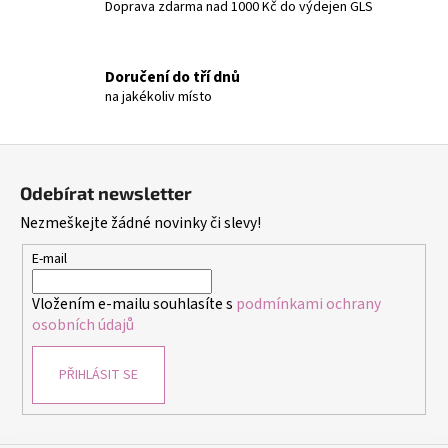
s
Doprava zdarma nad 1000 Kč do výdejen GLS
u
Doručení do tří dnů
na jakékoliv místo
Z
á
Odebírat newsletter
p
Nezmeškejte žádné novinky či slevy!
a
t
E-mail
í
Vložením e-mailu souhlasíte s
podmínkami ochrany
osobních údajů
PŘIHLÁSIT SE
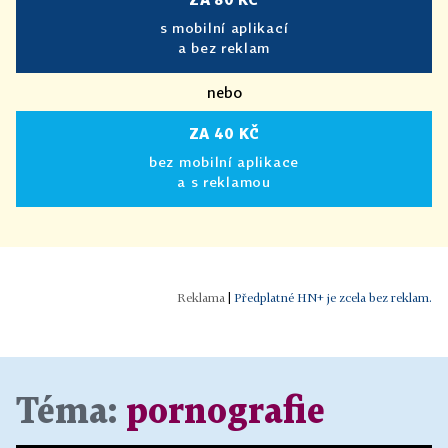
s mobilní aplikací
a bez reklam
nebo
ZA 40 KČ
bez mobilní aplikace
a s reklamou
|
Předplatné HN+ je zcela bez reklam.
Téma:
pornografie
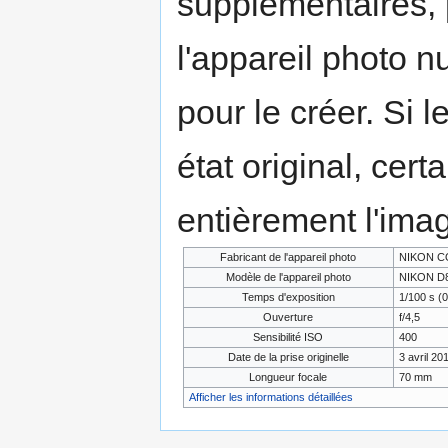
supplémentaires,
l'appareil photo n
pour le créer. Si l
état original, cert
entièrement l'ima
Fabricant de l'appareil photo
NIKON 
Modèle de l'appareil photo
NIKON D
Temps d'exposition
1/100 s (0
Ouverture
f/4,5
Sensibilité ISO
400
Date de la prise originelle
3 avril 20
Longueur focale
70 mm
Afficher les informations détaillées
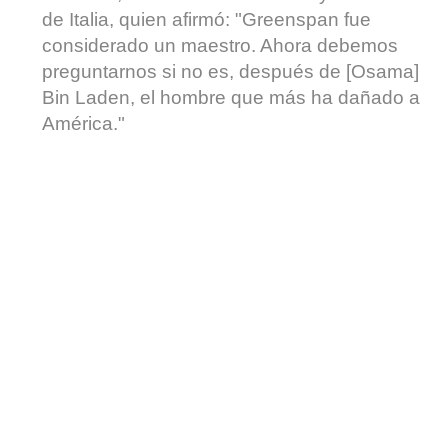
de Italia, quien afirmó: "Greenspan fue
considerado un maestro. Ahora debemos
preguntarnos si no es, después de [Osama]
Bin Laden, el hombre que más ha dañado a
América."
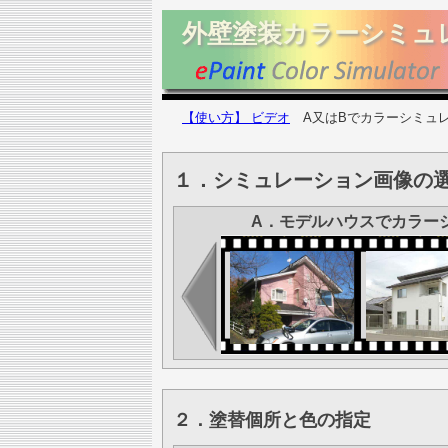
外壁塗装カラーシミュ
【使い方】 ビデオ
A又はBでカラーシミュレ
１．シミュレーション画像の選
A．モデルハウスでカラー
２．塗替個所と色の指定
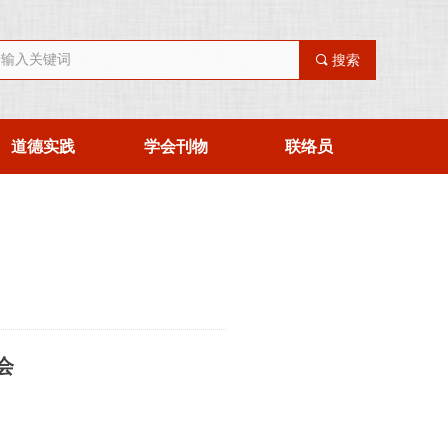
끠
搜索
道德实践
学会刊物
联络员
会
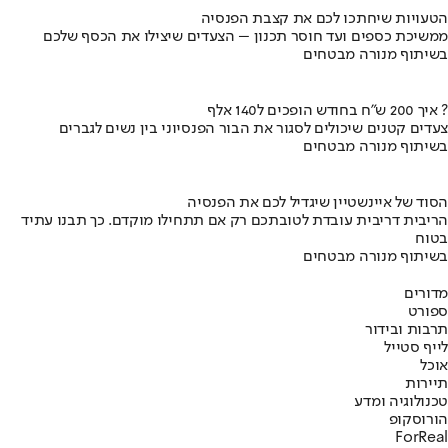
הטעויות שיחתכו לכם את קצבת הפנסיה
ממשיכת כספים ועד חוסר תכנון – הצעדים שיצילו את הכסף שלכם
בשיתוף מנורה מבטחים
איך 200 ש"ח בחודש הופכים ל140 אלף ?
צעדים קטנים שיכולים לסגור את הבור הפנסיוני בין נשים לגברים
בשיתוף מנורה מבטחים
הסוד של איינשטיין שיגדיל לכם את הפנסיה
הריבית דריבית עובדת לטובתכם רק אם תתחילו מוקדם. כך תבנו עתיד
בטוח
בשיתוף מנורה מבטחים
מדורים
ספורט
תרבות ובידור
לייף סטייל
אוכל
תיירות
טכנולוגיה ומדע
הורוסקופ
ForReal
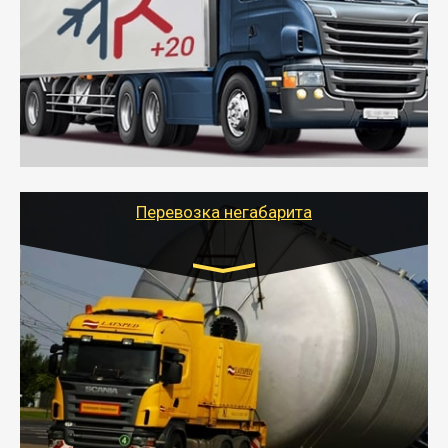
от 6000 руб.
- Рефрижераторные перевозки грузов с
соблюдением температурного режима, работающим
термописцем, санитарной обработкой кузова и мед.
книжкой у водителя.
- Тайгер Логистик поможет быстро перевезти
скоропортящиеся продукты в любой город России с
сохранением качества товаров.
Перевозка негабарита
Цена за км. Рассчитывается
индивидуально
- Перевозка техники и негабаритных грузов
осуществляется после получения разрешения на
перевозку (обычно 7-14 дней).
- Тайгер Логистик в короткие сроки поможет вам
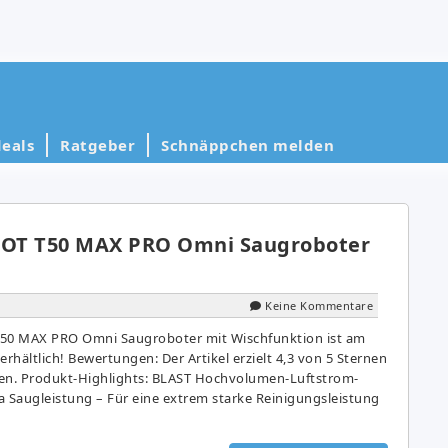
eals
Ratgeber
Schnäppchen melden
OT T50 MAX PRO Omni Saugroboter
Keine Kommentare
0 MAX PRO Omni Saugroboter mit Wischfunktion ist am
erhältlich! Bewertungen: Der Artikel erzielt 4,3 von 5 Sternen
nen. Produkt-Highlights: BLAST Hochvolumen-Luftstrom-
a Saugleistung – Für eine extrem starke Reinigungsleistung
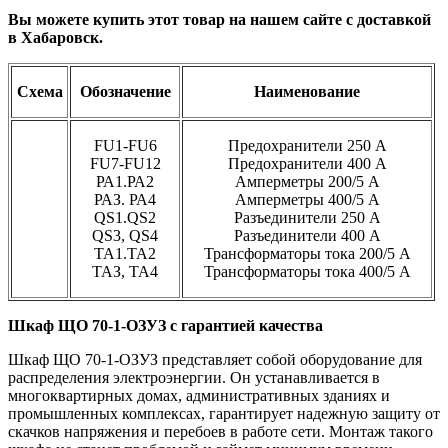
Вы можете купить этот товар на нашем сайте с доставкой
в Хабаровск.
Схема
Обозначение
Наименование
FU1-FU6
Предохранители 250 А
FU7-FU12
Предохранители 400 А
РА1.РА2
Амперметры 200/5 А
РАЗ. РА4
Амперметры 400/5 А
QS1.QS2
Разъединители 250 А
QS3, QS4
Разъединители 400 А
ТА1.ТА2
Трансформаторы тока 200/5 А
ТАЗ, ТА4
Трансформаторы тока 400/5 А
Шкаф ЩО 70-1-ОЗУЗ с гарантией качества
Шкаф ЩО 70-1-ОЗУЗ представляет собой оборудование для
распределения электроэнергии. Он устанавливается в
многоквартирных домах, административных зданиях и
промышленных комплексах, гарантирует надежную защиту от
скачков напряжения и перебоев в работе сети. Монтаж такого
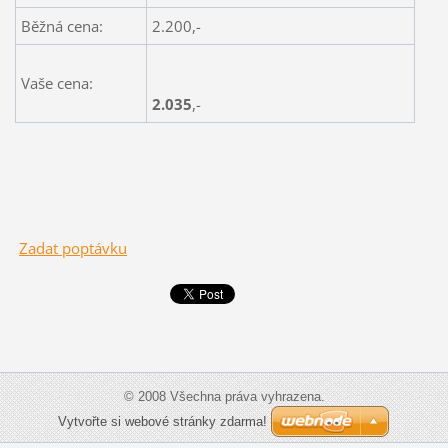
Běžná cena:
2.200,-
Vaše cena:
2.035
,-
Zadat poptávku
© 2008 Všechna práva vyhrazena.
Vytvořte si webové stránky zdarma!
────────────────────
The answer must be the full listing, exact in every line, with the pictures removed.

s
Doprava zdarma nad 1000 Kč do výdejen GLS
u
Doručení do tří dnů
na jakékoliv místo
Z
á
Odebírat newsletter
p
Nezmeškejte žádné novinky či slevy!
a
t
E-mail
í
Vložením e-mailu souhlasíte s
podmínkami ochrany
osobních údajů
PŘIHLÁSIT SE
s mobilní aplikací
a bez reklam
nebo
ZA 40 KČ
bez mobilní aplikace
a s reklamou
|
Předplatné HN+ je zcela bez reklam.
Téma:
pornografie
supplémentaires,
l'appareil photo n
pour le créer. Si l
état original, cert
entièrement l'ima
Fabricant de l'appareil photo
NIKON 
Modèle de l'appareil photo
NIKON D
Temps d'exposition
1/100 s (0
Ouverture
f/4,5
Sensibilité ISO
400
Date de la prise originelle
3 avril 20
Longueur focale
70 mm
Afficher les informations détaillées
de Italia, quien afirmó: "Greenspan fue
considerado un maestro. Ahora debemos
preguntarnos si no es, después de [Osama]
Bin Laden, el hombre que más ha dañado a
América."
外壁塗装カラーシミュ
【使い方】 ビデオ
A又はBでカラーシミュレ
１．シミュレーション画像の選
A．モデルハウスでカラー
２．塗替個所と色の指定
끠
搜索
道德实践
学会刊物
联络员
会
הטעויות שיחתכו לכם את קצבת הפנסיה
ממשיכת כספים ועד חוסר תכנון – הצעדים שיצילו את הכסף שלכם
בשיתוף מנורה מבטחים
איך 200 ש"ח בחודש הופכים ל140 אלף ?
צעדים קטנים שיכולים לסגור את הבור הפנסיוני בין נשים לגברים
בשיתוף מנורה מבטחים
הסוד של איינשטיין שיגדיל לכם את הפנסיה
הריבית דריבית עובדת לטובתכם רק אם תתחילו מוקדם. כך תבנו עתיד
בטוח
בשיתוף מנורה מבטחים
מדורים
ספורט
תרבות ובידור
לייף סטייל
אוכל
תיירות
טכנולוגיה ומדע
הורוסקופ
ForReal
от 6000 руб.
- Рефрижераторные перевозки грузов с
соблюдением температурного режима, работающим
термописцем, санитарной обработкой кузова и мед.
книжкой у водителя.
- Тайгер Логистик поможет быстро перевезти
скоропортящиеся продукты в любой город России с
сохранением качества товаров.
Перевозка негабарита
Цена за км. Рассчитывается
индивидуально
- Перевозка техники и негабаритных грузов
осуществляется после получения разрешения на
перевозку (обычно 7-14 дней).
- Тайгер Логистик в короткие сроки поможет вам
eals
Ratgeber
Schnäppchen melden
OT T50 MAX PRO Omni Saugroboter
Keine Kommentare
0 MAX PRO Omni Saugroboter mit Wischfunktion ist am
erhältlich! Bewertungen: Der Artikel erzielt 4,3 von 5 Sternen
nen. Produkt-Highlights: BLAST Hochvolumen-Luftstrom-
a Saugleistung – Für eine extrem starke Reinigungsleistung
Вы можете купить этот товар на нашем сайте с доставкой
в Хабаровск.
Схема
Обозначение
Наименование
FU1-FU6
Предохранители 250 А
FU7-FU12
Предохранители 400 А
РА1.РА2
Амперметры 200/5 А
РАЗ. РА4
Амперметры 400/5 А
QS1.QS2
Разъединители 250 А
QS3, QS4
Разъединители 400 А
ТА1.ТА2
Трансформаторы тока 200/5 А
ТАЗ, ТА4
Трансформаторы тока 400/5 А
Шкаф ЩО 70-1-ОЗУЗ с гарантией качества
Шкаф ЩО 70-1-ОЗУЗ представляет собой оборудование для
распределения электроэнергии. Он устанавливается в
многоквартирных домах, административных зданиях и
промышленных комплексах, гарантирует надежную защиту от
скачков напряжения и перебоев в работе сети. Монтаж такого
Běžná cena:
2.200,-
Vaše cena:
2.035
,-
Zadat poptávku
© 2008 Všechna práva vyhrazena.
Vytvořte si webové stránky zdarma!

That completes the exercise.